PROVIDED ENTRIES »
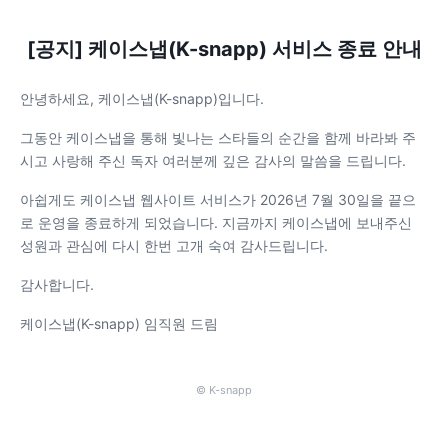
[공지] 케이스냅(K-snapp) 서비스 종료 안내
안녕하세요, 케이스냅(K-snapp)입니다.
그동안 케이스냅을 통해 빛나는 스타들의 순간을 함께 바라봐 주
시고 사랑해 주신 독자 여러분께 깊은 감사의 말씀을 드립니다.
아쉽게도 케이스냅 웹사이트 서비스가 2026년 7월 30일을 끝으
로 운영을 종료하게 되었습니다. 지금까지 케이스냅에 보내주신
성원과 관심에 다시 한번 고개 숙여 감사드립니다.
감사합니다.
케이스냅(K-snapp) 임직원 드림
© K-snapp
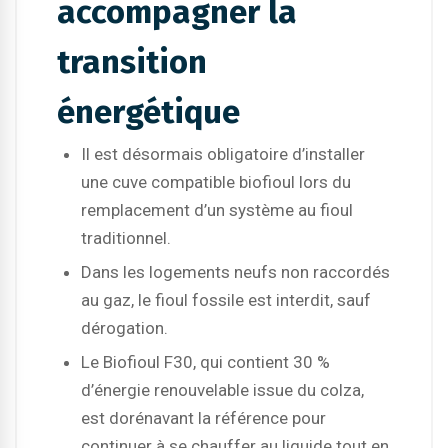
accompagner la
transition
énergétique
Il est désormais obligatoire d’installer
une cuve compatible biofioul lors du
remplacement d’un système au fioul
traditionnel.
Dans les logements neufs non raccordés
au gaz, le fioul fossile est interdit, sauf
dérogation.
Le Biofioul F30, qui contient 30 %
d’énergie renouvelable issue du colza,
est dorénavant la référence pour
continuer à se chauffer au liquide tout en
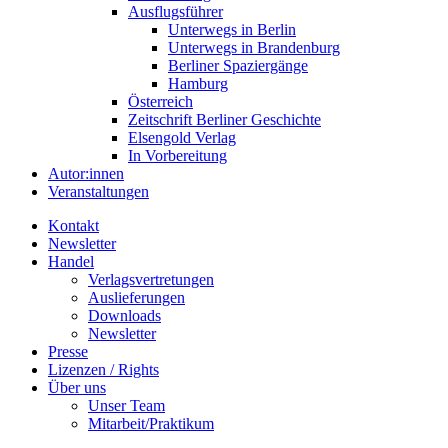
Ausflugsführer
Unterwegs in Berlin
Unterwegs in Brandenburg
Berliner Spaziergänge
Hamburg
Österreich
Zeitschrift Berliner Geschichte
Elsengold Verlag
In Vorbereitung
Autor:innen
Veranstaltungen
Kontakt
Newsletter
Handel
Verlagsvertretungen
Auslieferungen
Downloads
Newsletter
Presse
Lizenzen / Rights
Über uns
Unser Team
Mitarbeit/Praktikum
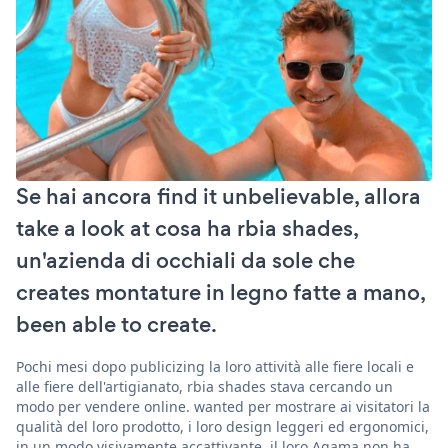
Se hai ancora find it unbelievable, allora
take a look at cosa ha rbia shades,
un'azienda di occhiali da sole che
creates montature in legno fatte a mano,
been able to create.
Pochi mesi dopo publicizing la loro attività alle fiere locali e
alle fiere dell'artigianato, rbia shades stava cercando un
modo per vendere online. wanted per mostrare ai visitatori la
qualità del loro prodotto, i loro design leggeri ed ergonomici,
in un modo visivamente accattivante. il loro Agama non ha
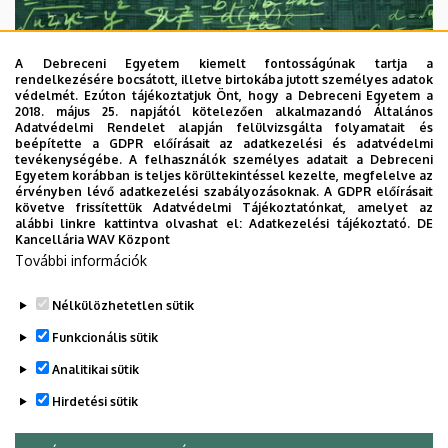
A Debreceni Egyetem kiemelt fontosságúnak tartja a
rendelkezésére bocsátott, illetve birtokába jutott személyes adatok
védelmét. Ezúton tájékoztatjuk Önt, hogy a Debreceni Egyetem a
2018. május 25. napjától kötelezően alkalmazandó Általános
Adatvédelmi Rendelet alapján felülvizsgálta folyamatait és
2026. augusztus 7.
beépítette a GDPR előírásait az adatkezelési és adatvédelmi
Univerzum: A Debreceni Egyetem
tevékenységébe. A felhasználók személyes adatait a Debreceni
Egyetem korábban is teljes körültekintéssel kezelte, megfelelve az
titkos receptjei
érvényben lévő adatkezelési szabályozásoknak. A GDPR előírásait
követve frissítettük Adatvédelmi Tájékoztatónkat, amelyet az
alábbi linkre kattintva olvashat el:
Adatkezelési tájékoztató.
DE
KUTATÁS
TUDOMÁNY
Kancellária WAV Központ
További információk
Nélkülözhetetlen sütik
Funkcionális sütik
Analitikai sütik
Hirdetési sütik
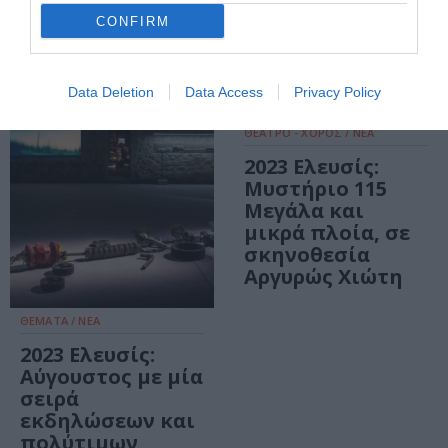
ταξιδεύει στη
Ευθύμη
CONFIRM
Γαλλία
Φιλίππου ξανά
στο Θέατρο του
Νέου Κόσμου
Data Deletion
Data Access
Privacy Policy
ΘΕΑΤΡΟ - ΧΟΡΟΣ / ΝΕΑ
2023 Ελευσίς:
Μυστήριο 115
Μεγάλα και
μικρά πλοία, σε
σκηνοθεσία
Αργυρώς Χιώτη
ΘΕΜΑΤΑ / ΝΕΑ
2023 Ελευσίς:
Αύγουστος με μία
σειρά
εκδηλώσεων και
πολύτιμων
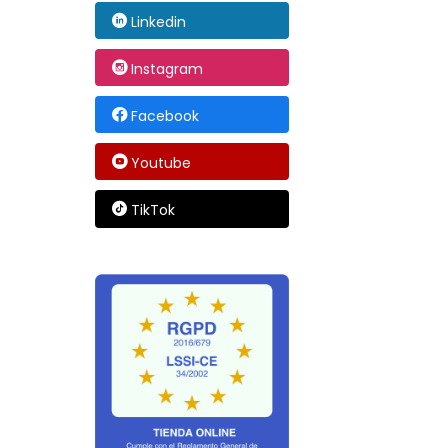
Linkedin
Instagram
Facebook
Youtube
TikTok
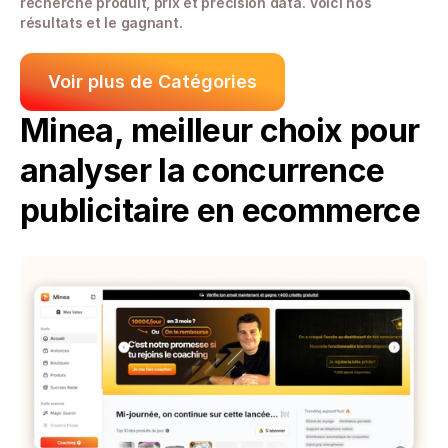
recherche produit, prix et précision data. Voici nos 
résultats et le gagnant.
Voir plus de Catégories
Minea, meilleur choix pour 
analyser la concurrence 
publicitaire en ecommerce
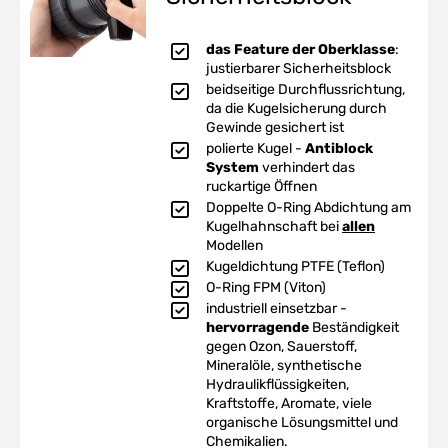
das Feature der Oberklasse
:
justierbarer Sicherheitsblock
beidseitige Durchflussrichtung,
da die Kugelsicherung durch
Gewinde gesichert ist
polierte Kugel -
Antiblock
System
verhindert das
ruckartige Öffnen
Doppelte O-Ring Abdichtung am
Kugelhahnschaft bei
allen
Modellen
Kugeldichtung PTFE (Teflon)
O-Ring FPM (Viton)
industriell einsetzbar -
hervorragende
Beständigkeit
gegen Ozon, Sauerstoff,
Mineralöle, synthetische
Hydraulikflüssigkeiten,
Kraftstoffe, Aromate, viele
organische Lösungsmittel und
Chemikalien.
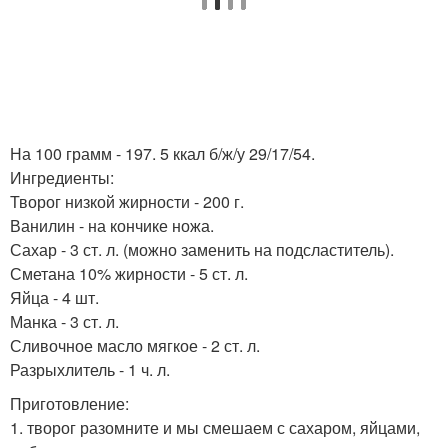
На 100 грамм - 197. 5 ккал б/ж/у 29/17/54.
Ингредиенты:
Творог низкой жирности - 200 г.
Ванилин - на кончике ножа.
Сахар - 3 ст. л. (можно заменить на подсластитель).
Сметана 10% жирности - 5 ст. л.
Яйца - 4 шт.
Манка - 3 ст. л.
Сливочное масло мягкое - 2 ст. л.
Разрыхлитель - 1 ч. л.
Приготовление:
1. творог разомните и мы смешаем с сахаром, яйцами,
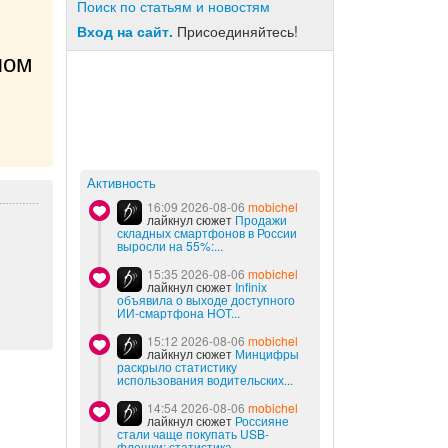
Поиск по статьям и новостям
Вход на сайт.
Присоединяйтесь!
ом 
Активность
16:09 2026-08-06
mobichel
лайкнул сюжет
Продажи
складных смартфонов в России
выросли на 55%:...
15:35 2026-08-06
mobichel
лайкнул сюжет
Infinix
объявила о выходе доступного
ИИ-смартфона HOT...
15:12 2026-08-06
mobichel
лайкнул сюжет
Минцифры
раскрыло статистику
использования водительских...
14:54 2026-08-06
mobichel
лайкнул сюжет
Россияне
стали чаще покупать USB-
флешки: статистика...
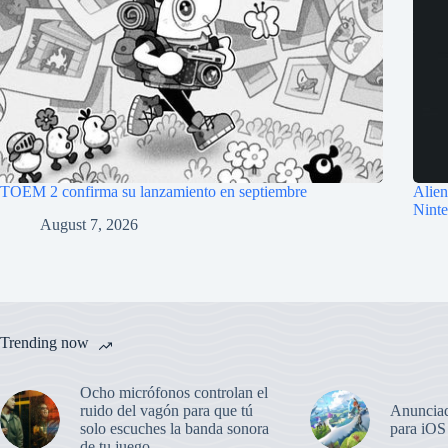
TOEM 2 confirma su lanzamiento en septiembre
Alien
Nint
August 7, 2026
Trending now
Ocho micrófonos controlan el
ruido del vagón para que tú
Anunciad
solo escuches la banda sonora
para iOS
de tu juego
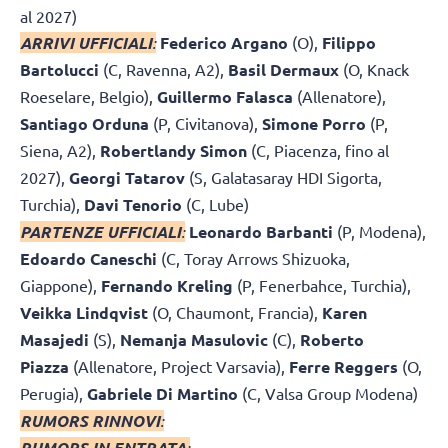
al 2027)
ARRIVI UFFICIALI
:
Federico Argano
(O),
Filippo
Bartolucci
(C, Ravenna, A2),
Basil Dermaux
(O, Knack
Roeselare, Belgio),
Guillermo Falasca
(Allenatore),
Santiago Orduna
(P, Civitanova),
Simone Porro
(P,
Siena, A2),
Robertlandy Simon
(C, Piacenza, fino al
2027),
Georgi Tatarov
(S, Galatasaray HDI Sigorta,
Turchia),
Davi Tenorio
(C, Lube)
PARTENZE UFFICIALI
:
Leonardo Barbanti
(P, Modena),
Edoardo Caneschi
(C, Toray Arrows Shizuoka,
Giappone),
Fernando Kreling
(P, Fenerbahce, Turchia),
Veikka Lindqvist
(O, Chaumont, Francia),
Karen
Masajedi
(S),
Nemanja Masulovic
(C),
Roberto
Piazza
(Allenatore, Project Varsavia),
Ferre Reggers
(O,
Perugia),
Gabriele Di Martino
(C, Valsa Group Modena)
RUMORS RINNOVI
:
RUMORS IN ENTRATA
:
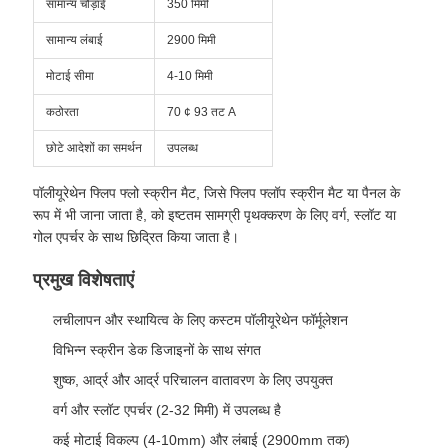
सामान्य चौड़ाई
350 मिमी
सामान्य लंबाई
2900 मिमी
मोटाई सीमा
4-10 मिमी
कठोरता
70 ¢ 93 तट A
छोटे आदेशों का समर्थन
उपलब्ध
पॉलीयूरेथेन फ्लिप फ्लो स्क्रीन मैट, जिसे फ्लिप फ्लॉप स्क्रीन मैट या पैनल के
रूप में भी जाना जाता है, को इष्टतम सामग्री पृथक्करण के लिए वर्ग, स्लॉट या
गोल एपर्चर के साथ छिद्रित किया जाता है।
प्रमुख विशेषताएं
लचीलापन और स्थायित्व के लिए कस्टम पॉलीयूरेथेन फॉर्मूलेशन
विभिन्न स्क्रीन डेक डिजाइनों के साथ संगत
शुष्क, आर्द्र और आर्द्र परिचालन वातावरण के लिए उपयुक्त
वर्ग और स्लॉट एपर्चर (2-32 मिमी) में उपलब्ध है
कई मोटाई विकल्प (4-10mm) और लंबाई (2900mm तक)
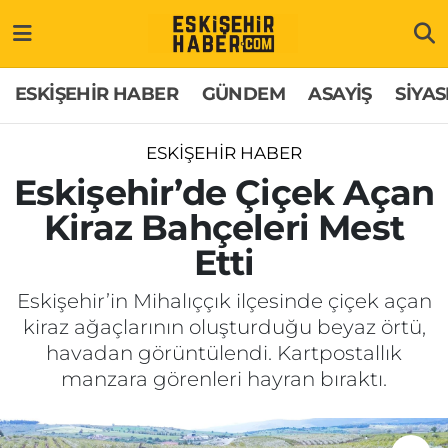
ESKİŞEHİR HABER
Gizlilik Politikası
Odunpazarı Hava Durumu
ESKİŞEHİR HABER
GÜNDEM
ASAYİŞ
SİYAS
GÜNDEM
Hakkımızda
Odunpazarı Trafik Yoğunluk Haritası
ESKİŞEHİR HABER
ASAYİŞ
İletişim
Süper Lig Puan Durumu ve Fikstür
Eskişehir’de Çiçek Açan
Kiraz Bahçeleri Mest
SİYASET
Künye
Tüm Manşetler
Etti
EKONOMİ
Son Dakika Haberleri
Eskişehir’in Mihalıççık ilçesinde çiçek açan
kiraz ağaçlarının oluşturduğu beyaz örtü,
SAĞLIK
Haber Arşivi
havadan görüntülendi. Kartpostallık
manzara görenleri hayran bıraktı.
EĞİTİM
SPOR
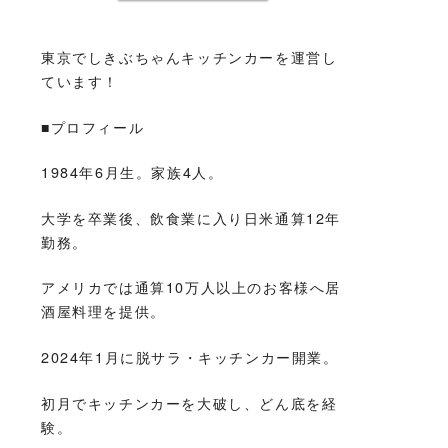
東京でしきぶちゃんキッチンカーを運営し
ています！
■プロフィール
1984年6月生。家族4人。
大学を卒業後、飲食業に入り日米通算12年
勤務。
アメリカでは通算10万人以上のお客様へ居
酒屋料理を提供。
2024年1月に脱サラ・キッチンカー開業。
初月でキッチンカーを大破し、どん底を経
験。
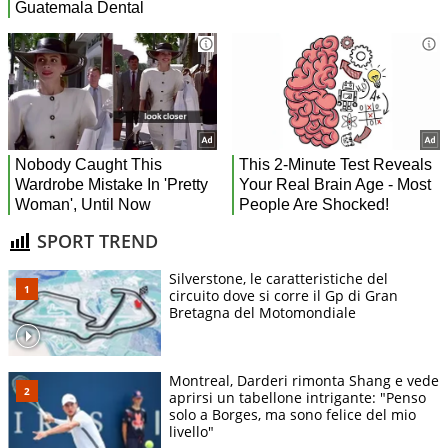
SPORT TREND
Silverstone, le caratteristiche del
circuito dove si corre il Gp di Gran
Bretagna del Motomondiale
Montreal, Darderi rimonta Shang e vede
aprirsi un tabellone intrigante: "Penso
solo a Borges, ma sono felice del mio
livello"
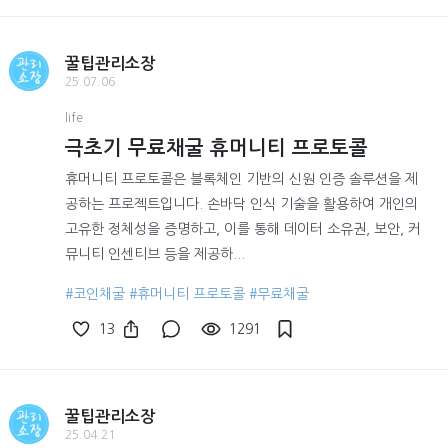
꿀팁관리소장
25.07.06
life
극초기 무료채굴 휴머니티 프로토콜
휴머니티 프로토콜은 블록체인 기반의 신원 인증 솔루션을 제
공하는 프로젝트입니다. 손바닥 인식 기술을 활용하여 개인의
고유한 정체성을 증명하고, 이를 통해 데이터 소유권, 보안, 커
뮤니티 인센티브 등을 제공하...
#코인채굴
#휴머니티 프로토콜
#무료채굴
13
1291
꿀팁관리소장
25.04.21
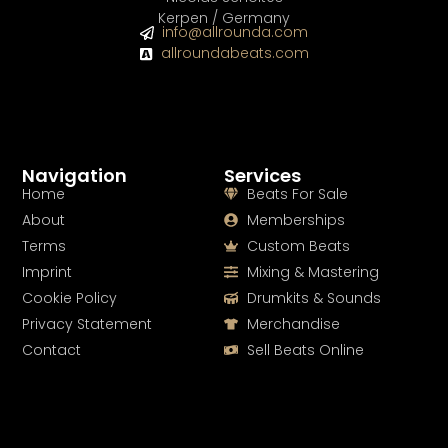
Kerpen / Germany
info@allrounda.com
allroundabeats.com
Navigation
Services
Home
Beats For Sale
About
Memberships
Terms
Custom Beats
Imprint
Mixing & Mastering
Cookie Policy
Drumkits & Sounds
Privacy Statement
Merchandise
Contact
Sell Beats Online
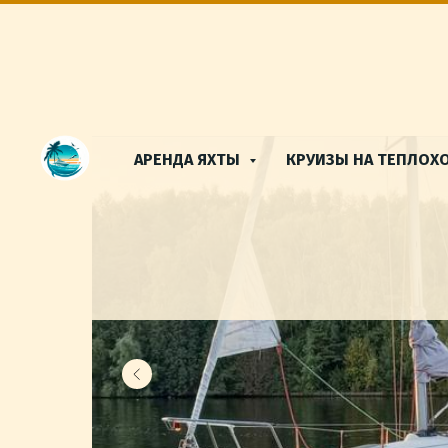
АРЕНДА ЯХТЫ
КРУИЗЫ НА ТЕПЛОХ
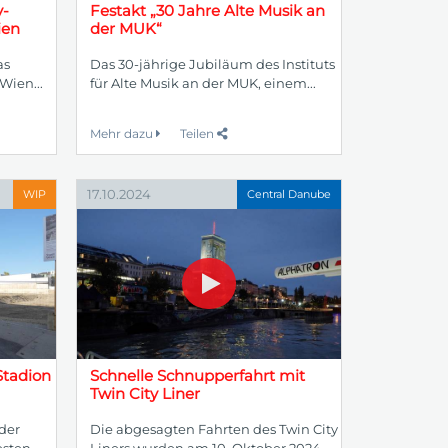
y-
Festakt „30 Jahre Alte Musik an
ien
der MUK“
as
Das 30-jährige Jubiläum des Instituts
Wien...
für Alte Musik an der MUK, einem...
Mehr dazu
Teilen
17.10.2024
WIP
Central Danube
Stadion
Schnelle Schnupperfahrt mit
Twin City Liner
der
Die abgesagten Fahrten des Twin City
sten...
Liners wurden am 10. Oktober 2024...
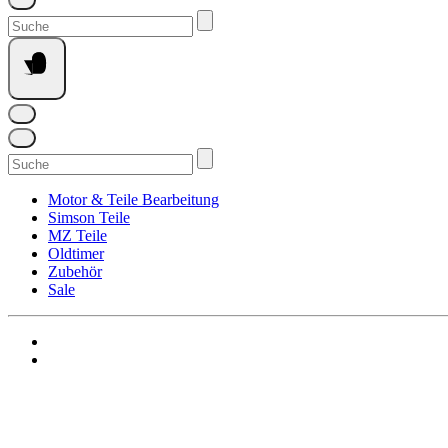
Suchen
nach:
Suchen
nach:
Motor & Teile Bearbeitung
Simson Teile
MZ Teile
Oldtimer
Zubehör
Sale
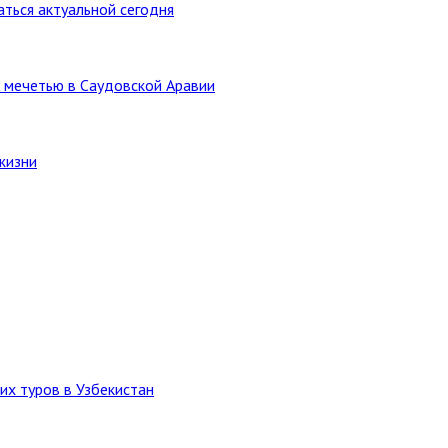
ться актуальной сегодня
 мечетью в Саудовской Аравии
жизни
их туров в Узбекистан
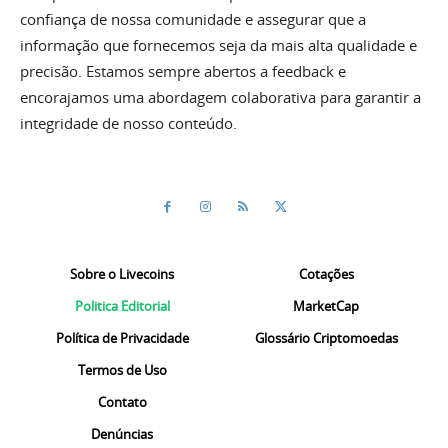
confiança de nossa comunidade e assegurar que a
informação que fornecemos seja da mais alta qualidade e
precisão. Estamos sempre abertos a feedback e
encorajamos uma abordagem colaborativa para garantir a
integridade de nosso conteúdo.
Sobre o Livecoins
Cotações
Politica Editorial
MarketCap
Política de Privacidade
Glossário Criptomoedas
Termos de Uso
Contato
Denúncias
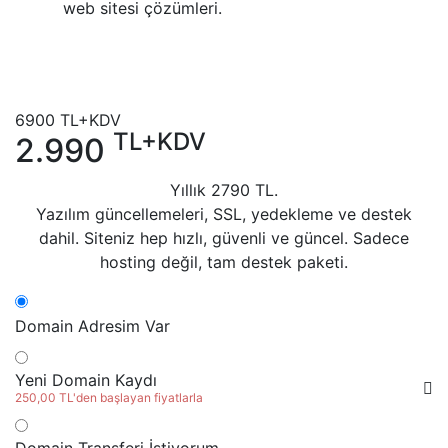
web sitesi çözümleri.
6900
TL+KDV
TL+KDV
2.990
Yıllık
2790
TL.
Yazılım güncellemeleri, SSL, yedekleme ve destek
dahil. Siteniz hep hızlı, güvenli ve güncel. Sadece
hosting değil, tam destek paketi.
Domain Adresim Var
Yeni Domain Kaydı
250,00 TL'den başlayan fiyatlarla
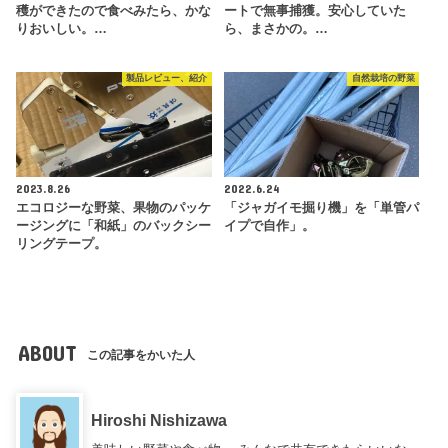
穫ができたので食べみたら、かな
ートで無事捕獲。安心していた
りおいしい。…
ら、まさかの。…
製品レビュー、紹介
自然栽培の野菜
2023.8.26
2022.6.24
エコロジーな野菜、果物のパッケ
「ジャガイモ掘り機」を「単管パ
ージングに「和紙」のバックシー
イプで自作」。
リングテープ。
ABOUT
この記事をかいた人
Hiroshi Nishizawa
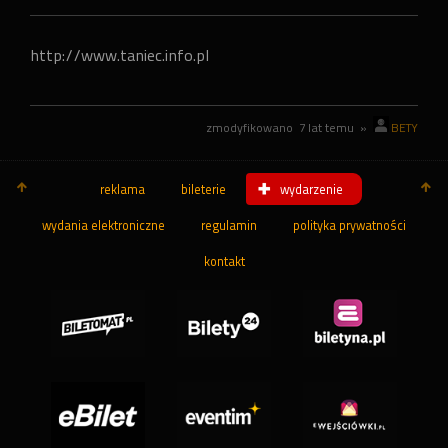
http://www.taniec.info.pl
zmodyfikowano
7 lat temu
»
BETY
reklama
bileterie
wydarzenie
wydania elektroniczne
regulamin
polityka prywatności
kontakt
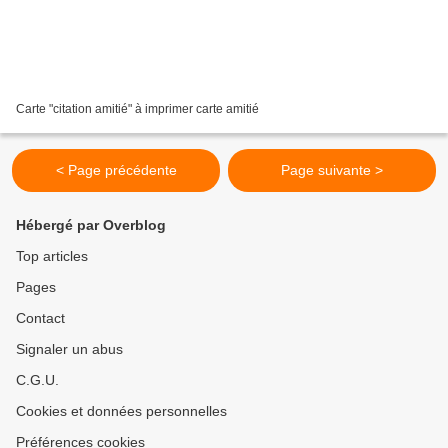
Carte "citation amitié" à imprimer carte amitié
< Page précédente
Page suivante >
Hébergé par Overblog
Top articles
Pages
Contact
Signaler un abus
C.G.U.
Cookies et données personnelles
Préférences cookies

WHAT YOU WILL DO » Rewrite the material from the line containing "АРЕНДА ЯХТЫ" through the line containing "их туров в Узбекистан", changing "Oldtimer" to "Klassiker" and leaving everything else the same. Omit the pictures from your answer.

YOUR SOLUTION »
АРЕНДА ЯХТЫ
КРУИЗЫ НА ТЕПЛОХ
y-
Festakt „30 Jahre Alte Musik an
ien
der MUK“
as
Das 30-jährige Jubiläum des Instituts
Wien...
für Alte Musik an der MUK, einem...
Mehr dazu
Teilen
17.10.2024
WIP
Central Danube
Stadion
Schnelle Schnupperfahrt mit
Twin City Liner
der
Die abgesagten Fahrten des Twin City
sten...
Liners wurden am 10. Oktober 2024...
Suchen
nach:
Suchen
nach:
Motor & Teile Bearbeitung
Simson Teile
MZ Teile
Klassiker
Zubehör
Sale
ться актуальной сегодня
 мечетью в Саудовской Аравии
жизни
их туров в Узбекистан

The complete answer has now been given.